Japan Geoscience Union Meeting 2016

Presentation information


Symbol M (Multidisciplinary and Interdisciplinary) » M-IS Intersection

[M-IS17] Paleoclimatology and paleoceanography

Mon. May 23, 2016 5:15 PM - 6:30 PM Poster Hall (International Exhibition Hall HALL6)

Convener:*Tomohisa Irino(Faculty of Environmental Earth Science, Hokkaido University), Minoru Ikehara(Center for Advanced Marine Core Research, Kochi University), Akira Oka(Atmosphere and Ocean Research Institute, The University of Tokyo), Yusuke Okazaki(Department of Earth and Planetary Sciences, Graduate School of Science, Kyushu University), Ikuko Kitaba(Research Centre for Palaleoclimatology, Ritsumeikan University), Akihisa Kitamura(Institute of Geosciences, Faculty of Science, Shizuoka University), Masaki Sano(Research Institute for Humanity and Nature), Ryuji Tada(Department of Earth and Planetary Science, Graduate School of Science, The Univeristy of Tokyo), Takeshi Nakagawa(Ritsumeikan University), Akira Hayashida(Department of Environmental Systems Science, Doshisha University)

5:15 PM - 6:30 PM

[MIS17-P24] Comparison between fossil diatom assemblages and algal biomarkers in modern sediments from Seto Inland Sea.

*Kotaro Hirose1, Hideto Nakamura2, Takuto Ando2, Satoshi Asaoka1, Ken Sawada2 (1.Research Center for Inland Seas & Department of Planetology, Kobe University, 2.Department of Earth and Planetary Sciences, Faculty of Science, Hokkaido Univ.)
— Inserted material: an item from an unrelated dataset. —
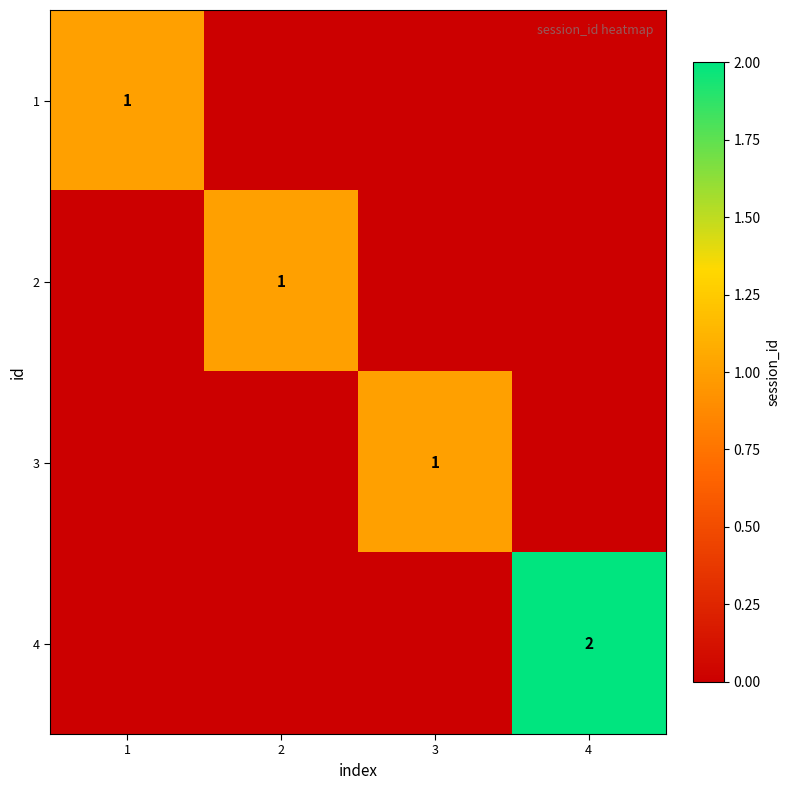

The 3 series shows 1 at 3. True or false?

True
Keywords:diatom assemblage, algal biomarker, modern sediment, coastal area, Seto Inland Sea, human-induced eutrophication

Microalgae play an important role as a primary producer, and are known as useful environmental indicators in the hydrospheric ecosystem. However, most of the microalgae except diatom have decomposable tests and are hardly preserved in the sediment so that it is difficult to reconstruct their temporal change. Organic molecules (biomarkers) are recently used as another indicator to evaluate the dynamics of primary producers and to reconstruct paleoenvironments. There, however, has few investigations for correlations between monitoring data for algal production, fossil assemblage, and biomarker compositions in the field. Seto Inland Sea underwent human-induced, eutrophication after the WWII, and drastic change of eutrophication was well recorded in the sediment. In the present study, we investigate the fossil diatom abundances and biomarker concentrations in surface and subsurface sediment cores from Seto Inland Sea. The cores were taken from Osaka Bay and Harima-nada Bay (eastern part of Seto Inland Sea), in which lengths are 20 cm and 40 cm, respectively. These cores are divided and analyzed in every 5 cm (12 samples). Although the precise age of the core has not been determined yet, it could be deposited for several decades, according to the sedimentation rates by previous study (Yasuhara et al., 2007).
Diatomaceous species such as small Thalassiosira spp. and Neodelphyneis pelagica, which were reported by previous study (Hirose et al., 2008), are observed as the dominant taxa in all samples. The valve contents (valves / 1 g dry sediment) are higher in sediments from the Osaka Bay than Harima-nada Bay, indicating variations of their productivity. The vertical distribution of valve content show a increasing trend reflecting eutrophication in Harima-nada, on the other hand, it doesn’t show clear trend in Osak Bay. To the contrary, the concentrations of steroids (except dinoflagellate-derived dinosterols), which are synthesized in eukaryotic microalgae, are higher in Harima-nada Bay than Osaka Bay, and decrease toward the upper layers. Futhermore, highly branched isoprenoids (HBIs), which are biomarkers of specific diatom taxa, shows very similar distributions to those of fossil diatoms. These results suggest the effect of productivity of other algal taxa that are hardly preserved in the sediment as fossils, and the different process of diagenesis of diatom valves and organic molecules. We also discuss the detailed characteristics of each diatom taxa and biomarker molecules which are contained in specific taxa.
Yasuhara et al., 2007., Limnol. Oceano. 69, 225-239.
Hirose et al., 2008 The Quat. Res. (Daiyonki-Kenkyu; in Japanese). 47, 273-285.